• LA DAME DE FER

    Le temps passe vite, peu importe comment, on parle à nouveau des élections nationales.

    La campagne électorale devient permanente. Pour 2011 elle est indirectement lancée. Quoi qu’il arrive très calculée et sans le hasard.  Les enjeux politiques au niveau fédéral se préparent déjà, même s’il reste encore plus d’une année.

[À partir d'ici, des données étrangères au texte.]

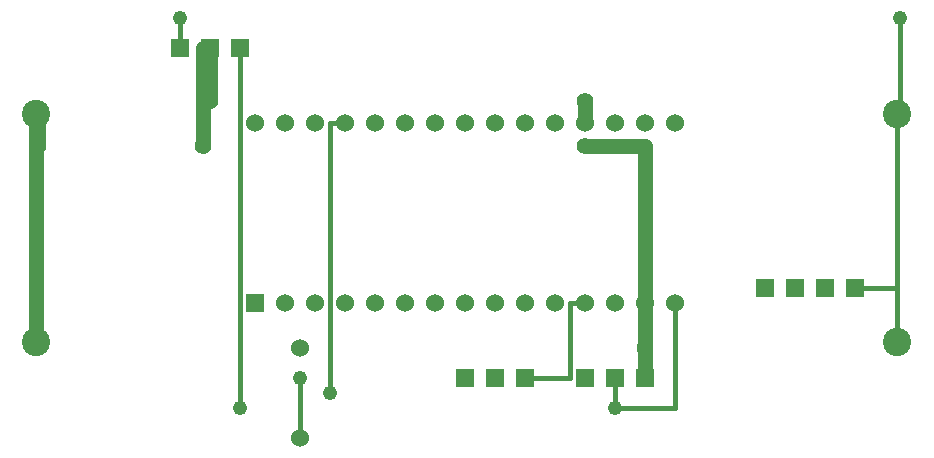
<source format=gbr>
G04 DesignSpark PCB Gerber Version 10.0 Build 5299*
G04 #@! TF.Part,Single*
G04 #@! TF.FileFunction,Copper,L2,Bot*
G04 #@! TF.FilePolarity,Positive*
%FSLAX35Y35*%
%MOIN*%
G04 #@! TA.AperFunction,ComponentPad*
%ADD14R,0.06000X0.06000*%
G04 #@! TD.AperFunction*
%ADD12C,0.01500*%
G04 #@! TA.AperFunction,ViaPad*
%ADD13C,0.04800*%
G04 #@! TD.AperFunction*
%ADD10C,0.05000*%
G04 #@! TA.AperFunction,ViaPad*
%ADD11C,0.05600*%
G04 #@! TA.AperFunction,ComponentPad*
%ADD15C,0.06000*%
%ADD16C,0.09449*%
G04 #@! TD.AperFunction*
X0Y0D02*
D02*
D10*
X22691Y123242D02*
Y47258D01*
X23104Y112750D02*
Y123242D01*
X22691D01*
X78104Y112750D02*
Y145250D01*
X80604D01*
Y127750D02*
Y145250D01*
X205604Y112750D02*
X225604D01*
Y60250D01*
X205604Y127750D02*
Y120250D01*
X225604Y45250D02*
Y35250D01*
Y45250D02*
Y60250D01*
D02*
D11*
X23104Y112750D03*
X78104D03*
X80604Y127750D03*
X205604Y112750D03*
Y127750D03*
X225604Y45250D03*
D02*
D12*
X70604Y155250D02*
Y145250D01*
X90604Y25250D02*
Y145250D01*
X110604Y35250D02*
Y15250D01*
X120604Y30250D02*
Y120250D01*
X125604D01*
X185604Y35250D02*
X200604D01*
Y60250D01*
X205604D01*
X215604Y25250D02*
X235604D01*
Y60250D01*
X215604Y25250D02*
Y35250D01*
X309698Y47258D02*
Y123242D01*
Y47258D02*
Y65250D01*
X295604D01*
X310604Y155250D02*
Y123242D01*
X309698D01*
D02*
D13*
X70604Y155250D03*
X90604Y25250D03*
X110604Y35250D03*
X120604Y30250D03*
X215604Y25250D03*
X310604Y155250D03*
D02*
D14*
X70604Y145250D03*
X80604D03*
X90604D03*
X95604Y60250D03*
X165604Y35250D03*
X175604D03*
X185604D03*
X205604D03*
X215604D03*
X225604D03*
X265604Y65250D03*
X275604D03*
X285604D03*
X295604D03*
D02*
D15*
X95604Y120250D03*
X105604Y60250D03*
Y120250D03*
X110604Y15250D03*
Y45250D03*
X115604Y60250D03*
Y120250D03*
X125604Y60250D03*
Y120250D03*
X135604Y60250D03*
Y120250D03*
X145604Y60250D03*
Y120250D03*
X155604Y60250D03*
Y120250D03*
X165604Y60250D03*
Y120250D03*
X175604Y60250D03*
Y120250D03*
X185604Y60250D03*
Y120250D03*
X195604Y60250D03*
Y120250D03*
X205604Y60250D03*
Y120250D03*
X215604Y60250D03*
Y120250D03*
X225604Y60250D03*
Y120250D03*
X235604Y60250D03*
Y120250D03*
D02*
D16*
X22691Y47258D03*
Y123242D03*
X309698Y47258D03*
Y123242D03*
X0Y0D02*
M02*

</source>
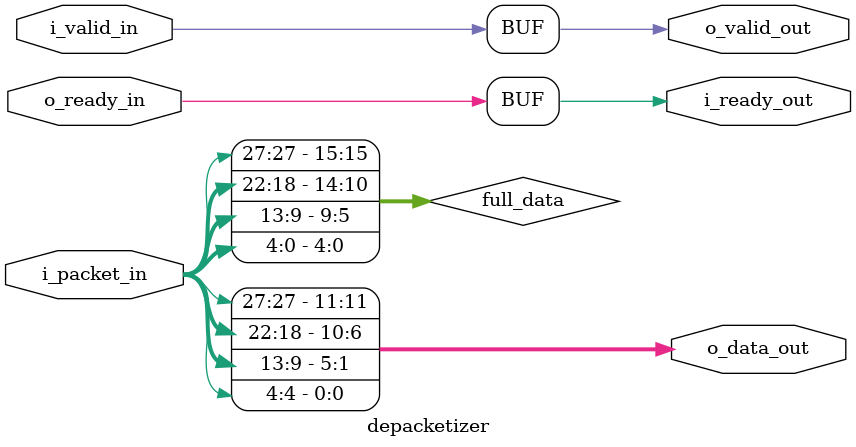
<source format=sv>
/*
 * function : take in packets and spit out data only (strip control)
 * author   : Mohamed S. Abdelfattah
 * date     : 3-SEPT-2014
 */

module depacketizer
#(
	parameter WIDTH_PKT = 36,
	parameter WIDTH_DATA = 12,
	parameter VC_ADDRESS_WIDTH = 1,
	parameter ADDRESS_WIDTH = 4
)
(
	input [WIDTH_PKT-1:0] i_packet_in,
	input                 i_valid_in,
	output                i_ready_out,
	
	output [WIDTH_DATA-1:0] o_data_out,
	output                  o_valid_out,
	input                   o_ready_in
);

localparam WIDTH_FLIT = WIDTH_PKT/4;
localparam DATA_POS_HEAD = WIDTH_PKT - 3 - VC_ADDRESS_WIDTH - ADDRESS_WIDTH - 1;
localparam DATA_POS_B1   = WIDTH_PKT - WIDTH_FLIT - 3 - VC_ADDRESS_WIDTH - 1;
localparam DATA_POS_B2   = WIDTH_PKT - 2*WIDTH_FLIT - 3 - VC_ADDRESS_WIDTH - 1;
localparam DATA_POS_TAIL = WIDTH_PKT - 3*WIDTH_FLIT - 3 - VC_ADDRESS_WIDTH - 1;

localparam WIDTH_DATA_IDL = WIDTH_PKT - 3*4 -4*VC_ADDRESS_WIDTH - ADDRESS_WIDTH;
localparam EXTRA_BITS = WIDTH_DATA_IDL - WIDTH_DATA;

wire [WIDTH_DATA_IDL-1:0] full_data;


//------------------------------------------------------------------------
// Implementation
//------------------------------------------------------------------------

assign i_ready_out = o_ready_in;
assign o_valid_out = i_valid_in;


//here we need to strip all the control bits and concat data back together


assign full_data = {
		i_packet_in[DATA_POS_HEAD : 3*WIDTH_FLIT],
		i_packet_in[DATA_POS_B1   : 2*WIDTH_FLIT],
		i_packet_in[DATA_POS_B2   : 1*WIDTH_FLIT],
		i_packet_in[DATA_POS_TAIL : 0]
};

assign o_data_out = full_data[WIDTH_DATA_IDL-1 -: WIDTH_DATA];



endmodule

</source>
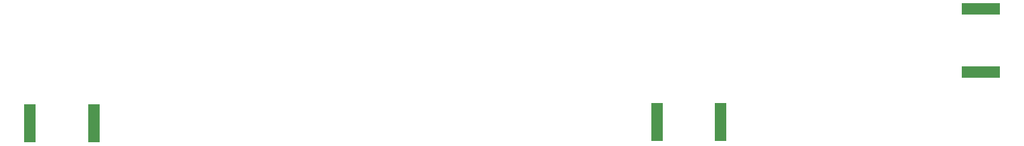
<source format=gbr>
G04 #@! TF.GenerationSoftware,KiCad,Pcbnew,(5.1.10)-1*
G04 #@! TF.CreationDate,2021-09-09T12:48:54+02:00*
G04 #@! TF.ProjectId,bandfilter,62616e64-6669-46c7-9465-722e6b696361,rev?*
G04 #@! TF.SameCoordinates,Original*
G04 #@! TF.FileFunction,Paste,Bot*
G04 #@! TF.FilePolarity,Positive*
%FSLAX46Y46*%
G04 Gerber Fmt 4.6, Leading zero omitted, Abs format (unit mm)*
G04 Created by KiCad (PCBNEW (5.1.10)-1) date 2021-09-09 12:48:54*
%MOMM*%
%LPD*%
G01*
G04 APERTURE LIST*
%ADD10R,1.500000X5.080000*%
%ADD11R,5.080000X1.500000*%
G04 APERTURE END LIST*
D10*
X78889280Y-111561880D03*
X87389280Y-111561880D03*
D11*
X205709520Y-104686680D03*
X205709520Y-96186680D03*
D10*
X171001000Y-111328200D03*
X162501000Y-111328200D03*
M02*

</source>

    Cette fois la situation semble être plus particulière, (complexe). Changement de plusieurs conseillers fédéraux, dans le passé proche, le présent mais surtout le futur proche.

    Pour Eveline Widmer-Schlumpf, la conseillère fédérale en charge du Département Fédéral de Justice et Police (DFJP), un second mandat ou la fin ? Exclue de son ancien parti, l’UDC, comment assurera-t-elle  sa réélection sans le soutien des autres Partis ? Un cas rare, voire unique. Elle dit « ne pas être isolée, avoir de nombreux contacts avec des parlementaires de tous les partis », ce qui est vrai. Madame la conseillère fédérale est une politicienne extrêmement brillante, elle a une carrière politique impressionnante. La dame de fer, entrée au Grand Conseil des Grisons en 1994, première femme élue au gouvernement de son canton natal en 1998, ensuite sa première présidente en 2001 et 2005, elle devient conseillère fédérale en 2007. Mais tout cela ne la favorise, malheureusement, pas et ne garantit pas son siège pour l’élection de l’année prochaine. Y compris avec son excellent travail durant tout son mandat.

    Les ambitions de l’UDC qui veut récupérer, à tout prix, son siège perdu lors de la dernière élection du Conseil fédéral et qui n’a certainement pas oublié ce qui s’est passé… n’arrangent rien en sa faveur. C’est un parti qui contrôle presqu’un tiers de la Chambre basse, soit très exactement 64 sièges et un bon nombre d’élus, 7 au Sénat. Donc largement premier parti.

    L’élection des locataires du Palais fédéral se passe, en principe, entre partis et non pas entre personnes. Dans ces circonstances, une candidate hors parti n’a quasiment aucune chance d’être élue.

    Actuellement, il y a des tas de crises et problèmes à résoudre. La Suisse n’a pas besoin d’un tremblement politique, comme il a eu lieu en 2007. La direction d’aucune formation politique ne peut se permettre de se lancer dans une aventure hasardeuse, ne voudra ou ne pourra prendre des risques qui pourraient lui créer des difficultés.

    Les grands partis politiques éliront mutuellement et respectivement leurs candidats proposés. Les sept candidats potentiels au gouvernement fédéral de 2011-2015 sont probablement déjà nommés et ils sont prêts à faire la campagne électorale.

     En politique, le hasard n’existe pas.